Major adipokines and hormones were not affected by grape PP supplementation, which is somewhat different from what is seen in animal models with grape seed procyanidin modulating CRP and adiponectin plasma levels in rats fed a hyperlipidic diet (28). This may suggest that, in the current study, grape PPs acted directly on metabolic tissues (skeletal muscle and liver) without systemic changes in regulating factors.

Whatever the mechanism, the protective effect of grape PPs on IR and oxidative stress was not associated with a reduction of fasting plasma triglycerides, indicating that it failed to impact the metabolic steps involved in hepatic de novo lipogenesis. Surprisingly, HFrD was associated with a decrease in LDL cholesterol in the PCB group only. Nevertheless, LDL particles in this group were more atherogenic as testified by a decrease in small-dense LDL size that was counteracted by grape PPs (29).
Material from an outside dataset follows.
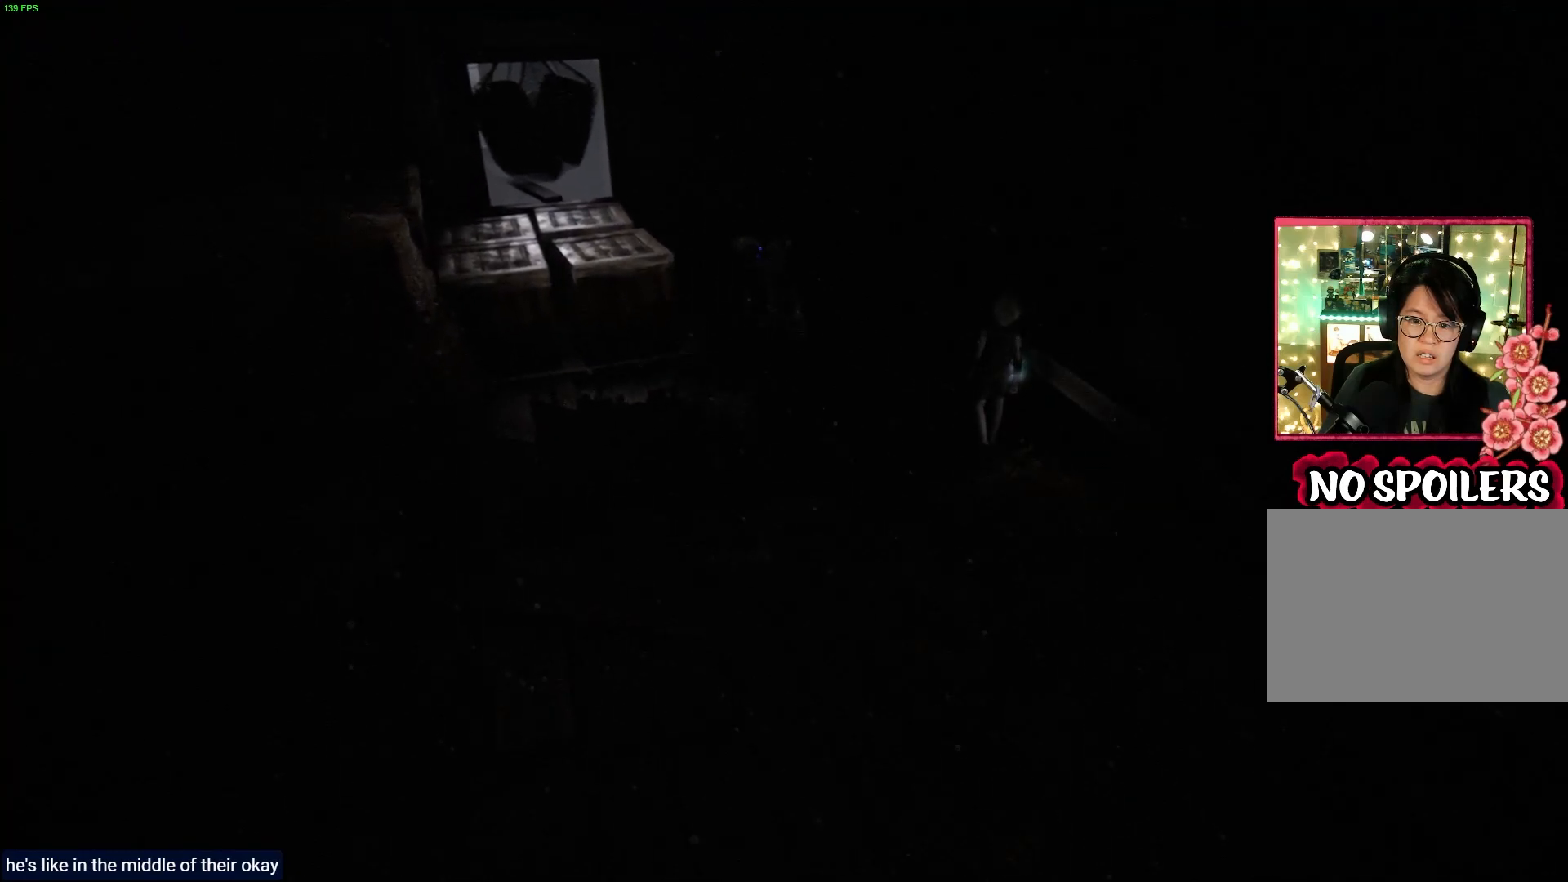
{"buttons": [], "left_stick": "up", "right_stick": "center", "events": []}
Even though resveratrol accounts for a very small portion of the grape PPs used in the present work, our results present similarities with the metabolic effects of this compound. Indeed, as for the latter, grape PPs were able to prevent diet-induced IR and potentially weight gain—effects that could be mediated by a control of mitochondrial biogenesis and respiration secondary to PGC-1α activation (30,31). We also obtained results similar to those of the clinical study of Timmers et al. (32) using resveratrol, including the upregulation of mitochondrial genes with an improved function and increased PGC-1α level favoring mitochondrial biogenesis; using the hyperinsulinemic-euglycemic clamp, we further complement the results of these authors showing an 11% improvement in homeostasis model assessment index after resveratrol (32).

Grape in itself is a panoply of polyphenols consisting mostly of anthocyanins and flavonols, including quercetin (33), much of which has also demonstrated multiple metabolic health benefits (6–8). Even though the dose of 2 g/day polyphenols used in the current study can be regarded as a high dose, it remains nevertheless compatible with the supply of a diet rich in red grapes, other fruits and vegetables, and eventually red wine.
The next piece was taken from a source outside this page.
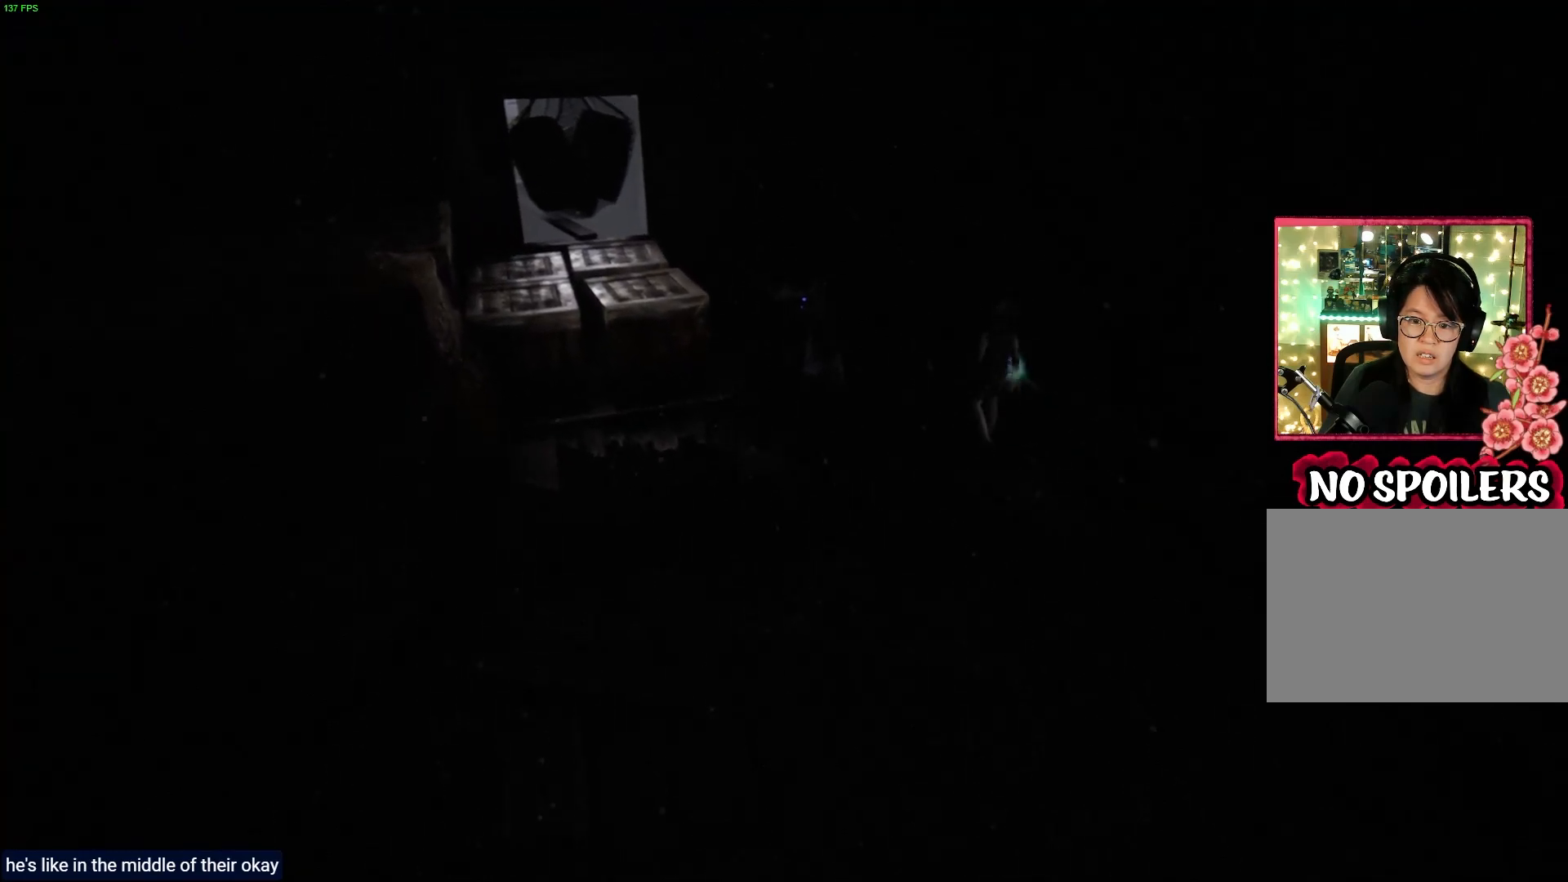
{"buttons": [], "left_stick": "up", "right_stick": "center", "events": []}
By nature, the use of a polyphenol mixture does not enable us to identify clearly what components of the grape extract are causing any of the observed effects.

We would further like to recall that grape PPs are already used by the food industry in the form of dyes and tannins, notably in sugary foods (11). Our results constitute a basis for considering further work studying the effects of direct addition of PPs to foods containing fructose.

In conclusion, 9 weeks of grape PP supplementation secures an unwavering metabolic state in healthy overweight/obese first-degree relatives of type 2 diabetic subjects faced with a 6-day fructose overload, preventing liver and muscle IR while bearing no adverse effects. Future studies should investigate the effects of grape PP coadministration with processed food rich in fructose and their potential role in counteracting the metabolic syndrome.